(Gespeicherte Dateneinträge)
==================================================
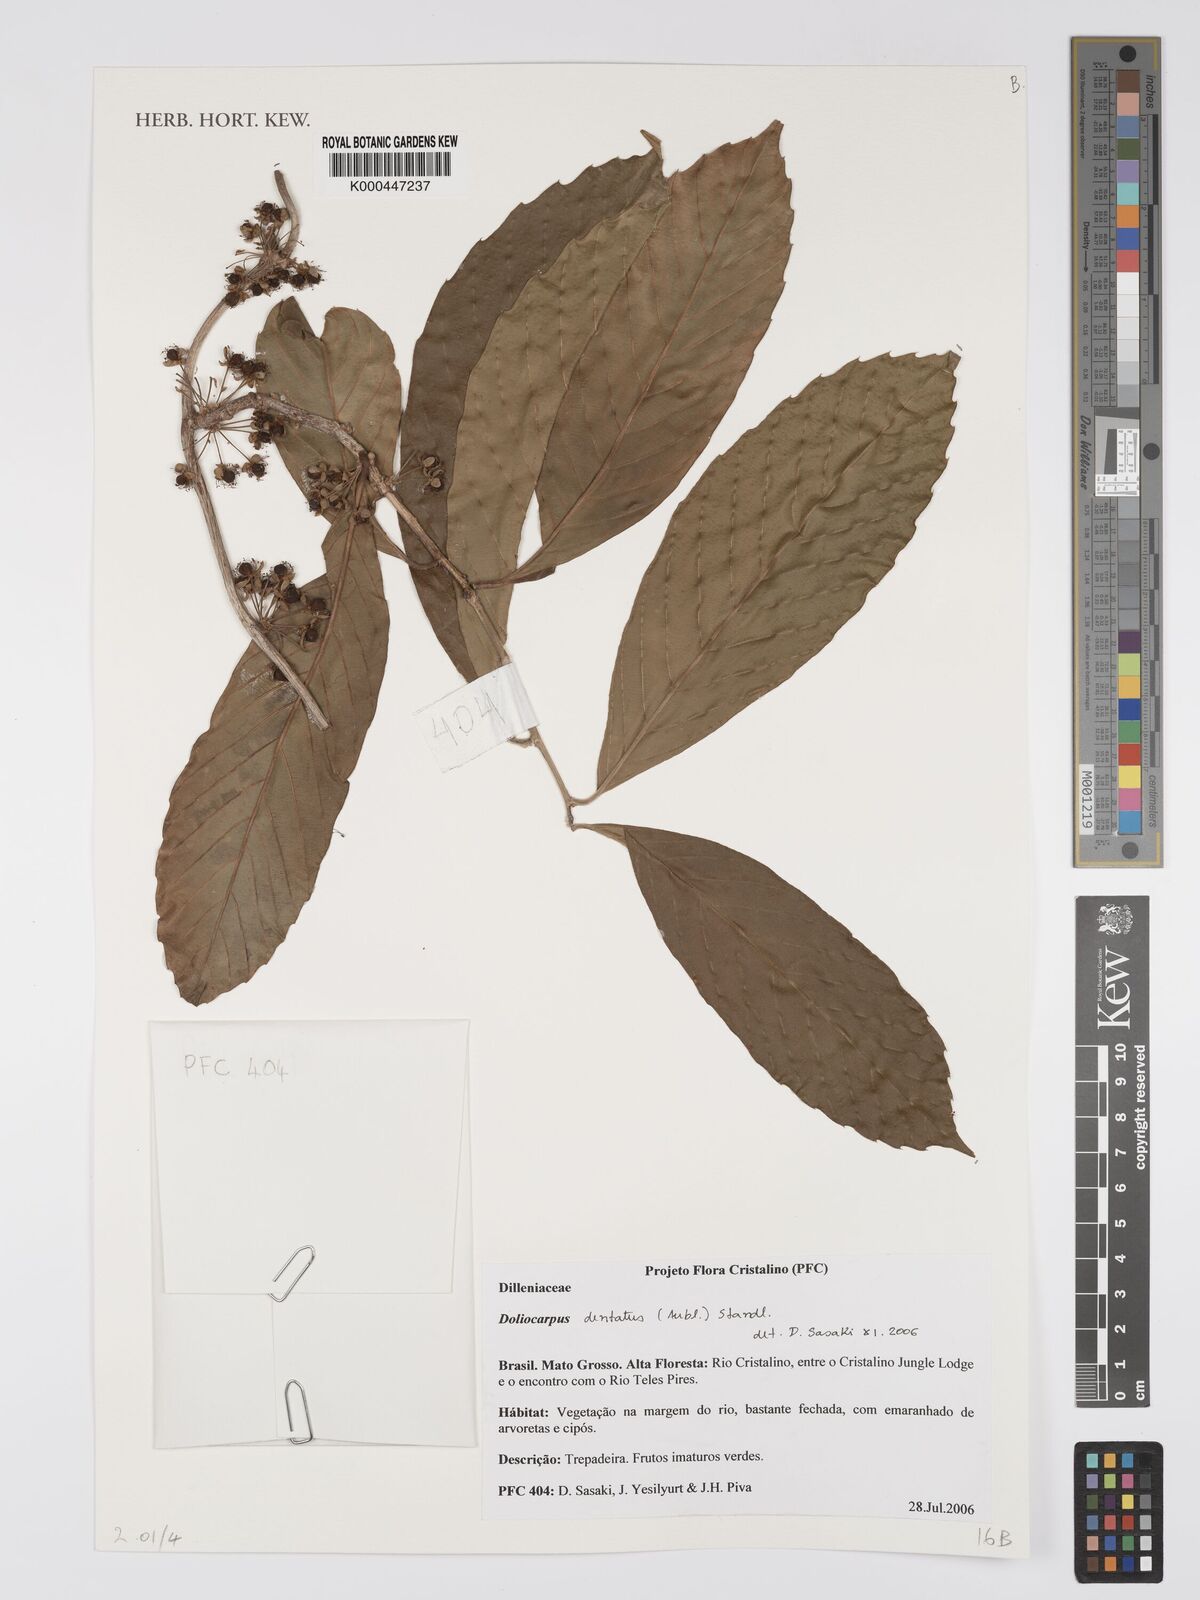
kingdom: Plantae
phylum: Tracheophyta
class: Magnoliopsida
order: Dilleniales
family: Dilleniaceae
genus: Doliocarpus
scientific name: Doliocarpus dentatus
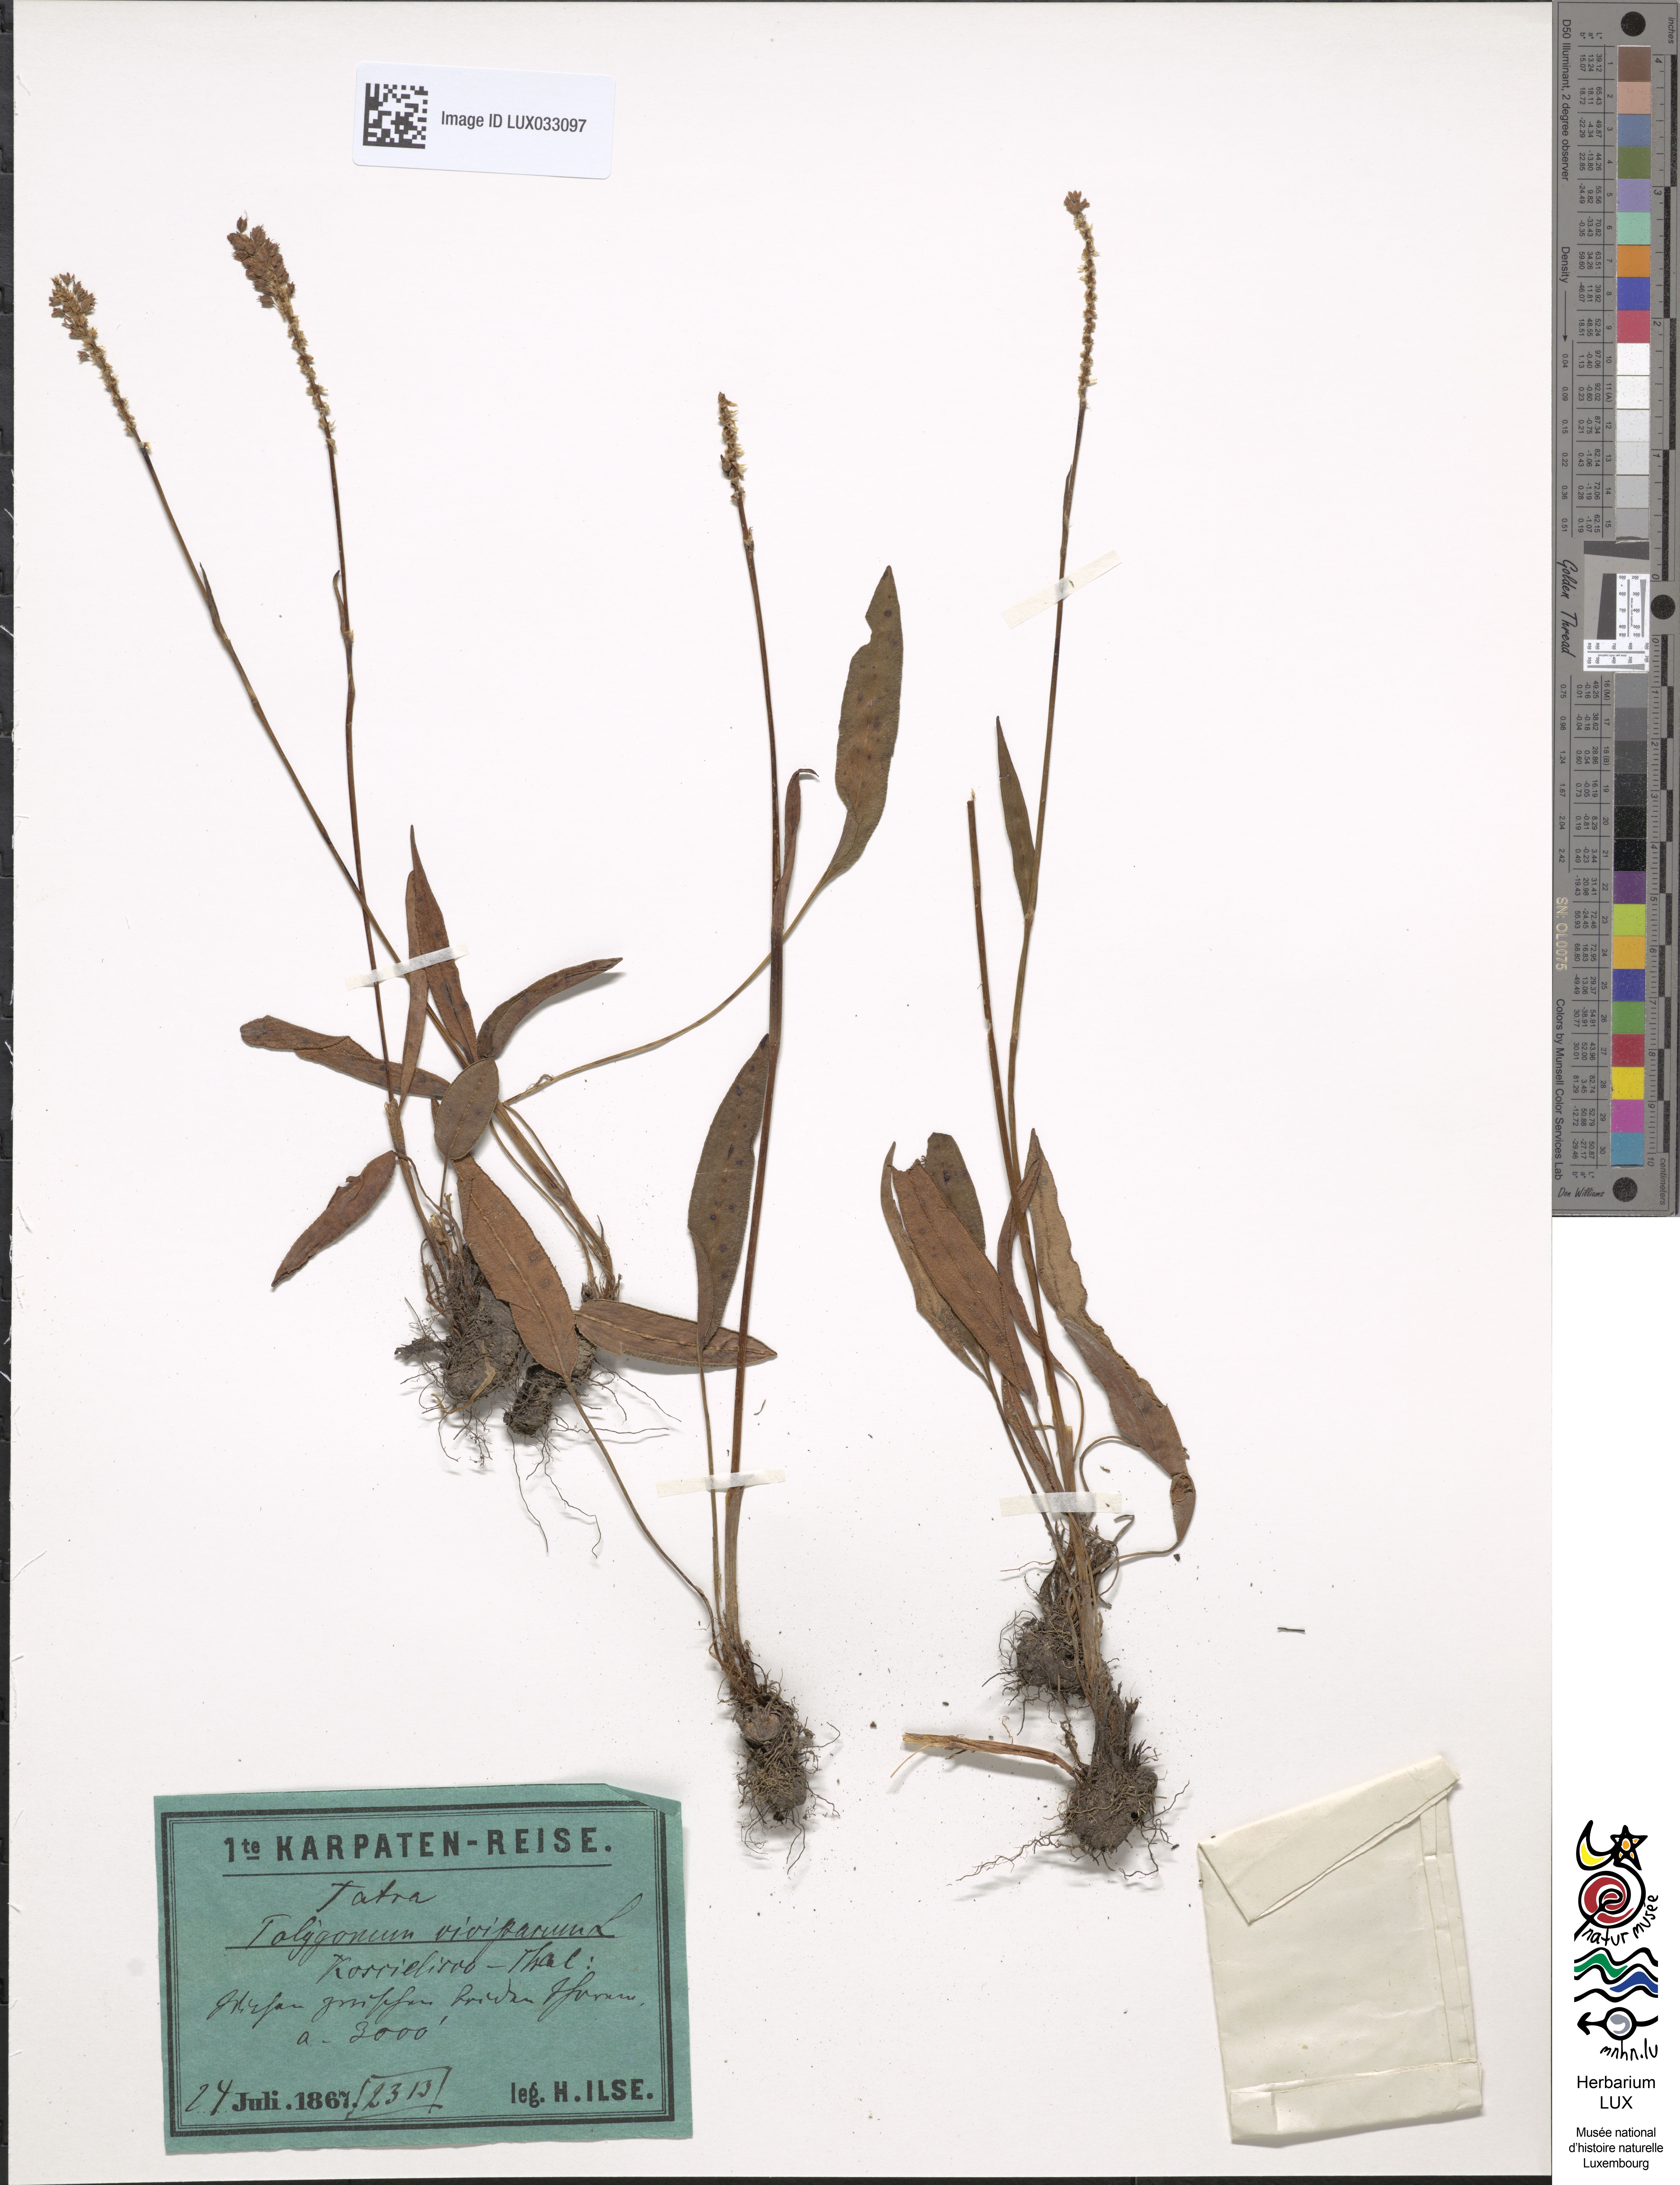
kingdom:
==================================================
• Aufgabe: Gib die Zeilen des gesamten Materials noch einmal wieder und tausche dabei jedes "kingdom" gegen "regnum", ohne sonst etwas zu verändern. Lass die Bilder in deiner Antwort weg.

• Lösung:
regnum: Plantae
phylum: Tracheophyta
class: Magnoliopsida
order: Dilleniales
family: Dilleniaceae
genus: Doliocarpus
scientific name: Doliocarpus dentatus
regnum:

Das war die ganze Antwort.